Jensen's research recently brought her from New York to Milwaukee to examine how segregation impacts the equation. In Wisconsin, African-American women die five times more often than white women due to complications related to pregnancy.
"How could that be? I think every good journalism project starts with that question," Jensen adds.
Although Jensen says it's apparent that segregation has a significant impact on maternal mortality, she admits that she doesn't completely understand how and why. However, she believes a major factor is the pressure and discrimination African American women face, making them more vulnerable to health concerns.
Jensen says her research in Milwaukee leads her to understand that the maternal mortality rate is "an issue that's very low on the totem pole." She argues the Milwaukee Health Department has "very little reflection of a concern" for the issue.
In addition to local government and organizations researched, Jensen met with African American mothers and those who help them navigate the daily stressors they face. Factors such as navigating Child Services, domestic abuse, imprisonment or having a record, and not being able to pay for daily expenses represent just a fraction of these issues.
"You go down the list of the stressors that African American women experience more often, not solely, obviously...but it's more likely if you're African American and it's certainly more likely if you're living in a segregated city," says Jensen. "Over and over again there's an issue."
Jensen says her book will explore the issue nationally. She notes that New York City's maternal mortality rate among African American women actually far surpasses Milwaukee's. With the city's public hospitals and generous Medicaid benefits, many wonder how this continues to happen.

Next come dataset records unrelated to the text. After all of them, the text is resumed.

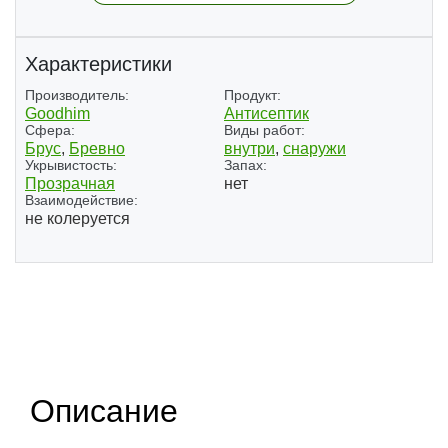
Характеристики
Производитель:
Продукт:
Goodhim
Антисептик
Сфера:
Виды работ:
Брус
,
Бревно
внутри
,
снаружи
Укрывистость:
Запах:
Прозрачная
нет
Взаимодействие:
не колеруется
(1)
Описание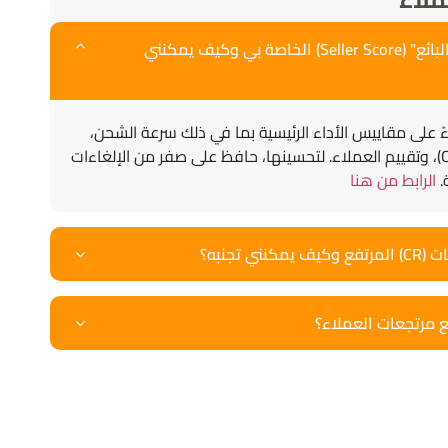
كيف يتم احتساب "نقاط البائع" (Seller Score) الخاصة بي وكيف يمكنني
اءً على مقاييس الأداء الرئيسية بما في ذلك سرعة الشحن،
ومعدل إرجاع الجودة (QRR)، وتقييم العملاء. لتحسينها، حافظ على صفر من الإلغاءات
.
الرابط من هنا
 تجنبه؟
 مرتجعات العملاء؟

One major hurdle is that there is no standard protocol in the United States to treat emergencies in the labor room according to Jensen. "If you've seen one labor room, you've seen one labor room."
Jensen notes that half of the births in United States are paid for by Medicaid, which is federal money regulated by the states. "So how can Medicaid begin to address this problem?" she asks. "We, the taxpayers are paying the bill for inadequate care that is causing mothers to die."
When the book does come to fruition, Jensen would like to see her work serve as a platform to encourage community involvement in changing hospitals, so that African American mothers can have access to the quality care other mothers receive. "Just start there," says Jensen. "Let's make them feel comfortable and safe."